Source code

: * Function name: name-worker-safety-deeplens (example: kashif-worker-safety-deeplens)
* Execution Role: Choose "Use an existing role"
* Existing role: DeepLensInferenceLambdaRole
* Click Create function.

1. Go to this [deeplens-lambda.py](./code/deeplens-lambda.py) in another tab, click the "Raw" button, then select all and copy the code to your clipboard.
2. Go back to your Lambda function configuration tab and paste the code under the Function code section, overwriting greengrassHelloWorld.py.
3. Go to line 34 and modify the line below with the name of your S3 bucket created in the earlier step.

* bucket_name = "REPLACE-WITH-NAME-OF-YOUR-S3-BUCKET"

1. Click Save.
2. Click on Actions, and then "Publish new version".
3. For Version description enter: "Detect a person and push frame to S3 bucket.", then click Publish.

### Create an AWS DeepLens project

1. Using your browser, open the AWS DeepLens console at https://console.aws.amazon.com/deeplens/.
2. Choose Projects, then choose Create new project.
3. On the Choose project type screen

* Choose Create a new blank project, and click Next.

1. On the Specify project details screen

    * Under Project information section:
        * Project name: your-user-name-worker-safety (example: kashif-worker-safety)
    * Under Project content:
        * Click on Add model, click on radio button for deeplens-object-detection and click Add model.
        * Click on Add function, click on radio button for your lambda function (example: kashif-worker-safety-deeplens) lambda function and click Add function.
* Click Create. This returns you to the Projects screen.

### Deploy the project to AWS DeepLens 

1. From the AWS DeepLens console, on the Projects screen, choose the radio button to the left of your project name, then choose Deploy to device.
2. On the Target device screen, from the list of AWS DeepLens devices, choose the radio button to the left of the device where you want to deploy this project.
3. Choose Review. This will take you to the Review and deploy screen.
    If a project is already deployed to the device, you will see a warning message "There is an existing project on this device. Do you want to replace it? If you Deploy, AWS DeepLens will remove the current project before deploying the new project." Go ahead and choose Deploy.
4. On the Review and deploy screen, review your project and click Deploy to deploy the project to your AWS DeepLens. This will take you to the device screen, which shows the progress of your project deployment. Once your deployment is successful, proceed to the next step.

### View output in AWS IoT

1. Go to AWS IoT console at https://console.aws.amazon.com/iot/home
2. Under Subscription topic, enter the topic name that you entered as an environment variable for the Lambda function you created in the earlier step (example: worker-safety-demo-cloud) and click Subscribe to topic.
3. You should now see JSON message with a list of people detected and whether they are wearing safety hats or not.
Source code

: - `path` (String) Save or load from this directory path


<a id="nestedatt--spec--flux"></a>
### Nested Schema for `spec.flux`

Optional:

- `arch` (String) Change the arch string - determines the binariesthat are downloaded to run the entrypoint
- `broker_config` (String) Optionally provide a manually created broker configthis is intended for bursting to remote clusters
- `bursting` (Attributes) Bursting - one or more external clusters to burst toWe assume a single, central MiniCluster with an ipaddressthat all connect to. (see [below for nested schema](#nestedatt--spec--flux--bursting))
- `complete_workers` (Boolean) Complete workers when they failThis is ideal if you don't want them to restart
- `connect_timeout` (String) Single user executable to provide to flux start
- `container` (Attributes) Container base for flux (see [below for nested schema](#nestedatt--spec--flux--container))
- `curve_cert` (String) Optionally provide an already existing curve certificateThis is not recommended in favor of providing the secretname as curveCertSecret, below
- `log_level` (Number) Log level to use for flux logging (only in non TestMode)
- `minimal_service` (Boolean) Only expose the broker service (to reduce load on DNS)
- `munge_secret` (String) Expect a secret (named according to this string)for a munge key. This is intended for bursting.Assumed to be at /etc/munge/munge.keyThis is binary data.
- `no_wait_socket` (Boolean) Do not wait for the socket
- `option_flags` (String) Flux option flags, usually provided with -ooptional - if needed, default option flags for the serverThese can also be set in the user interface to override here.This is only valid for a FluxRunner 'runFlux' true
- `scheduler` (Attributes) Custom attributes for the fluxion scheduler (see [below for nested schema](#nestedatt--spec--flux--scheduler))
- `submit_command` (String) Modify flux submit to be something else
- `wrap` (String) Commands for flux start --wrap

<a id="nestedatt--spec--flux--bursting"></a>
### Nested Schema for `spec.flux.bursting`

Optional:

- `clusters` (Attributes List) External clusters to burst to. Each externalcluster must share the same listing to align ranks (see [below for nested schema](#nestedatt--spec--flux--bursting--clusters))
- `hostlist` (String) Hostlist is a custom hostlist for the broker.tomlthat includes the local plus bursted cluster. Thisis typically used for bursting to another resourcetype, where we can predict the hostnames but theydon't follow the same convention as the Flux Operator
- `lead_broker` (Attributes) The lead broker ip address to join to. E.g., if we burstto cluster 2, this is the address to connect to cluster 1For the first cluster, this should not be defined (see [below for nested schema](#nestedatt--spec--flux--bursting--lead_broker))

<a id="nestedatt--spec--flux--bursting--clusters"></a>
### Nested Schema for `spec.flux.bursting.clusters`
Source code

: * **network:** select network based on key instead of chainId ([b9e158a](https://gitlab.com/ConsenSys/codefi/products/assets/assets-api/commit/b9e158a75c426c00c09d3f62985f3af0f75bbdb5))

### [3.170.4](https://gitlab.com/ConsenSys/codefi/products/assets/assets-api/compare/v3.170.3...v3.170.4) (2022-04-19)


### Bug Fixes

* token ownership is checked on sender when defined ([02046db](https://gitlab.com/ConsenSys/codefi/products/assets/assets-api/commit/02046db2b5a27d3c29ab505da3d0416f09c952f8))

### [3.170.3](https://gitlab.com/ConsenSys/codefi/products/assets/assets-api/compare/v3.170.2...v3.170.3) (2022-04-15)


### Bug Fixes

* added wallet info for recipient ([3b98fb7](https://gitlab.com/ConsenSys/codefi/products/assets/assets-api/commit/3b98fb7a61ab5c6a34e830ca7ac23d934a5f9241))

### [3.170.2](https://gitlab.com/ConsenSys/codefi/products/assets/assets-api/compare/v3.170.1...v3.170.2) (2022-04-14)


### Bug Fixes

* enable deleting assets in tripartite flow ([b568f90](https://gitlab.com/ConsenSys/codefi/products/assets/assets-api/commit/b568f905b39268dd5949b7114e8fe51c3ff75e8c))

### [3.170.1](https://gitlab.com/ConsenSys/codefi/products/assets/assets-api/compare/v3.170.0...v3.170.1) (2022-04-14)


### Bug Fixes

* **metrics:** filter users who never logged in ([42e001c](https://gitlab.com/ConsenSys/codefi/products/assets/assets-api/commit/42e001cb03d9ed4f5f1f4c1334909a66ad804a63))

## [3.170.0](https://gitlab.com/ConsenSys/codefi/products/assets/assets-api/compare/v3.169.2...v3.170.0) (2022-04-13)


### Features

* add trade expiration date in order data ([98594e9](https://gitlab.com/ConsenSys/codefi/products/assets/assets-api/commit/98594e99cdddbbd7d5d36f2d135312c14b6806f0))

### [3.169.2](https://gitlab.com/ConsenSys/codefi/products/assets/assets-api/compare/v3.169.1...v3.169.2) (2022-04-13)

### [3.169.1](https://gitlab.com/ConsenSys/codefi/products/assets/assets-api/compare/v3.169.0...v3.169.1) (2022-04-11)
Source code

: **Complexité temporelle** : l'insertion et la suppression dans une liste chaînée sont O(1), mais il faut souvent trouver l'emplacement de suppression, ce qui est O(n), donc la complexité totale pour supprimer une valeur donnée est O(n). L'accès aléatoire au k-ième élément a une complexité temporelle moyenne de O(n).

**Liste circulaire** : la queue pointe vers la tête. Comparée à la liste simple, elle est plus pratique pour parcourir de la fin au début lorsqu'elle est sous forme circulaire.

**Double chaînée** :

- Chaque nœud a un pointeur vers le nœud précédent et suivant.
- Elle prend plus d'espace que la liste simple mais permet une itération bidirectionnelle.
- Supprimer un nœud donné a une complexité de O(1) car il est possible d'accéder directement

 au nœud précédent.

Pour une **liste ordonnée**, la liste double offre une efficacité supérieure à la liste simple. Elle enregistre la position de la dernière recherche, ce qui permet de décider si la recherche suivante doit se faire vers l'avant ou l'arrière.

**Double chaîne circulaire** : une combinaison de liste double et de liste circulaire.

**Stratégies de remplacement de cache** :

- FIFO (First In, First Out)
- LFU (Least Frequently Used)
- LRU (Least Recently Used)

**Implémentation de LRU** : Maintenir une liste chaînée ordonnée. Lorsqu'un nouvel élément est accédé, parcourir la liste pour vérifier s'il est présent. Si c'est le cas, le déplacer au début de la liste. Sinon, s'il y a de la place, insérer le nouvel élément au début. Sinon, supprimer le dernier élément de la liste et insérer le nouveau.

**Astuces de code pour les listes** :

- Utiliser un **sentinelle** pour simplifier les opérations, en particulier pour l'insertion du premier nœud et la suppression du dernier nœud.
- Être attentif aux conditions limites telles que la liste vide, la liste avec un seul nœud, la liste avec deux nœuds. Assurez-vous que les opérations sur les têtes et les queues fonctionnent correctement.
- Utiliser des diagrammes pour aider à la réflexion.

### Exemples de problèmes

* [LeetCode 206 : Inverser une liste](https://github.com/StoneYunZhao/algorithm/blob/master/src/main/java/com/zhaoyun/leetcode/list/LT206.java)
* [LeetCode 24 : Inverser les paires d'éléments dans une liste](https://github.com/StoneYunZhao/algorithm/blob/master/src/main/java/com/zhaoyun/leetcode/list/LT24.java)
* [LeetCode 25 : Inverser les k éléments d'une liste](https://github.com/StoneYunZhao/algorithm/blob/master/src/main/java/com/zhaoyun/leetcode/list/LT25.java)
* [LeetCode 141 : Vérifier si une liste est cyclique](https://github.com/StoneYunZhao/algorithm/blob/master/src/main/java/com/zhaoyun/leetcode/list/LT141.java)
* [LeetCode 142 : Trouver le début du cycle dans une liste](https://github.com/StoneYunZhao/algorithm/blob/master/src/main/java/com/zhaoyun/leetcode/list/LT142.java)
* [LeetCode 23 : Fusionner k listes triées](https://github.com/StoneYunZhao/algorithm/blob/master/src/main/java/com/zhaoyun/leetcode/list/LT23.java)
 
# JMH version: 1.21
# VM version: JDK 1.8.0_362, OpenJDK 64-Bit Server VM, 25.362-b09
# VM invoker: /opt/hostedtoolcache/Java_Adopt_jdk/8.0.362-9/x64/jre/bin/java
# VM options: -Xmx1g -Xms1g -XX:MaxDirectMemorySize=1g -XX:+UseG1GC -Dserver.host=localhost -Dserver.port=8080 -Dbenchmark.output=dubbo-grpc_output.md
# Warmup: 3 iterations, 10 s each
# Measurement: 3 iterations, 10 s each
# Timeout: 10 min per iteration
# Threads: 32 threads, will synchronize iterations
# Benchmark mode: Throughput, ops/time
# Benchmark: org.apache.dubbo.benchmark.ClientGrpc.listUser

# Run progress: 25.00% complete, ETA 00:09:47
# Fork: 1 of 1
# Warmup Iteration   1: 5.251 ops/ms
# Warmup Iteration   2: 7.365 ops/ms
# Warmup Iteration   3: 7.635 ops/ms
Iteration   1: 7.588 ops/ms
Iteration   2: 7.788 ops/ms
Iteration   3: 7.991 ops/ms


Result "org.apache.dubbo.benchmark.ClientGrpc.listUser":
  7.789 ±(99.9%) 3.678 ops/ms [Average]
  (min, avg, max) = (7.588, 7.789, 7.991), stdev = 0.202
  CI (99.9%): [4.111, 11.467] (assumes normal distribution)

• **Work request**: Reproduce the data word for word from its first line through the line that contains "1. On the Specify project details screen", including that line.

• **Answer section**:
Source code

: * Function name: name-worker-safety-deeplens (example: kashif-worker-safety-deeplens)
* Execution Role: Choose "Use an existing role"
* Existing role: DeepLensInferenceLambdaRole
* Click Create function.

1. Go to this [deeplens-lambda.py](./code/deeplens-lambda.py) in another tab, click the "Raw" button, then select all and copy the code to your clipboard.
2. Go back to your Lambda function configuration tab and paste the code under the Function code section, overwriting greengrassHelloWorld.py.
3. Go to line 34 and modify the line below with the name of your S3 bucket created in the earlier step.

* bucket_name = "REPLACE-WITH-NAME-OF-YOUR-S3-BUCKET"

1. Click Save.
2. Click on Actions, and then "Publish new version".
3. For Version description enter: "Detect a person and push frame to S3 bucket.", then click Publish.

### Create an AWS DeepLens project

1. Using your browser, open the AWS DeepLens console at https://console.aws.amazon.com/deeplens/.
2. Choose Projects, then choose Create new project.
3. On the Choose project type screen

* Choose Create a new blank project, and click Next.

1. On the Specify project details screen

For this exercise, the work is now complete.